Selesai Abu Bakr dan Umar bicara, Muhammad berdiri. Ia kembali
ke kamarnya. Ia tinggal sejenak di sana. Kemudian ia kembali
keluar. Orang ramai segera melibatkan diri dalam persoalan
ini. Satu pihak mendukung pendapat Abu Bakr, yang lain memihak
kepada Umar. Nabi mengajak mereka berunding, apa yang harus
dilakukannya. Lalu dibuatnya suatu perumpamaan tentang Abu
Bakr dan Umar. Abu Bakr adalah seperti Mikail, diturunkan
Tuhan dengan membawa sifat pemaaf kepada hambaNya. Dan dari
kalangan nabi-nabi seperti Ibrahim. Ia sangat lemah-lembut
terhadap masyarakatnya. Oleh masyarakatnya sendiri ia dibawa
dan dicampakkan ke dalam api.

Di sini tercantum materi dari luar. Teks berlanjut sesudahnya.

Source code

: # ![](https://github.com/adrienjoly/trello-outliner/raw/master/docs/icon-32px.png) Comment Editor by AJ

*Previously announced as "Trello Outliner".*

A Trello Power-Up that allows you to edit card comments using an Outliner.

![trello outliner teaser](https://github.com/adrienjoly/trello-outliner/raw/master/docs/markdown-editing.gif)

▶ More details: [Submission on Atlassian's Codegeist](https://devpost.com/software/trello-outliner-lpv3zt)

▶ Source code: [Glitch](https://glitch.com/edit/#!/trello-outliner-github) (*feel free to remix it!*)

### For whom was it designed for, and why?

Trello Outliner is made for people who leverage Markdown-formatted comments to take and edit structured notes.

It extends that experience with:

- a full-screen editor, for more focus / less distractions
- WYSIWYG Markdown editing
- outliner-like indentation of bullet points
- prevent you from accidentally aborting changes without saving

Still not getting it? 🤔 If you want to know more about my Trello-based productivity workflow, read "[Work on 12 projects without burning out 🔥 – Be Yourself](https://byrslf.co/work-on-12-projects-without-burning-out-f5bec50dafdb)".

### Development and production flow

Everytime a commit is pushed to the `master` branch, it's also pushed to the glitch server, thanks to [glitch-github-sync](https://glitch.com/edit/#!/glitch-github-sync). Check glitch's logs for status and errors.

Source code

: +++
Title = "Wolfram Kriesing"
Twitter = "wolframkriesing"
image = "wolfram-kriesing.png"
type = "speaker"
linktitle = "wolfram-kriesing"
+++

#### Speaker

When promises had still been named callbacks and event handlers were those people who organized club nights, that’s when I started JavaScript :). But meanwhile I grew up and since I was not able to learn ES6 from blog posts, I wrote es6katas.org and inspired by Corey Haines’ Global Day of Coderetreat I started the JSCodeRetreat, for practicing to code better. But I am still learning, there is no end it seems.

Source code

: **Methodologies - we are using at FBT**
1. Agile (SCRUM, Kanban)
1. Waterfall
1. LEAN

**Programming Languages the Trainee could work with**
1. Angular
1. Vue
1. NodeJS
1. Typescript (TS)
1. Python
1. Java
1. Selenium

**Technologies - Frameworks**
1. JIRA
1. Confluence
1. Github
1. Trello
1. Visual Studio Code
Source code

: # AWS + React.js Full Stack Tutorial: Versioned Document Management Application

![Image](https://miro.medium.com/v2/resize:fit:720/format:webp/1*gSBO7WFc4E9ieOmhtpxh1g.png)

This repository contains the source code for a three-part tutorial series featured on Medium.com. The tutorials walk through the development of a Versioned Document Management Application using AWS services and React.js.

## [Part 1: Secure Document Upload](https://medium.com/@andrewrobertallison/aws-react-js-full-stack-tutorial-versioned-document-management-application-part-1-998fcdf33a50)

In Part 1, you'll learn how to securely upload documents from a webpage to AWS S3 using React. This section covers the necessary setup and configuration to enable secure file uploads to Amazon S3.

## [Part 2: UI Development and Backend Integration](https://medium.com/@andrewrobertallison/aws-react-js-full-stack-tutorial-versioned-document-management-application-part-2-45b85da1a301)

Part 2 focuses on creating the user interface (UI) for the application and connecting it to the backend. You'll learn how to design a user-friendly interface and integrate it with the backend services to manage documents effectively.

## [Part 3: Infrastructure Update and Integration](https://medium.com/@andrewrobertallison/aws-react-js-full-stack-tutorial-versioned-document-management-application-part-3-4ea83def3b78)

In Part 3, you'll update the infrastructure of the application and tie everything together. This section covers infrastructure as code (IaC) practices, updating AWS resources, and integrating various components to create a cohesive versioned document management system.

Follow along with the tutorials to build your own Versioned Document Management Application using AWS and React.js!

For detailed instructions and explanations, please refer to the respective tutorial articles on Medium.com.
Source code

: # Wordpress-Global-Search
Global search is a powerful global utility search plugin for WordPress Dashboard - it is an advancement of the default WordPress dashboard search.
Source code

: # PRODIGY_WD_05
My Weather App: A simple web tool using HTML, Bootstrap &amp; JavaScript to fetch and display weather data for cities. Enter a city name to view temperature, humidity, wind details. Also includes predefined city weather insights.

Tapi tidak lebih ia hanya
berkata:

"Cih! Kenapa kamu menyembah sesuatu selain Allah? Tidakkah
kamu berakal?" (Qur'an, 21: 67)

Atau seperti katanya:

"Yang ikut aku, dia itulah yang di pihakku. Tapi terhadap yang
membangkang kepadaku, Engkau Maha Pengampun dan Penyayang."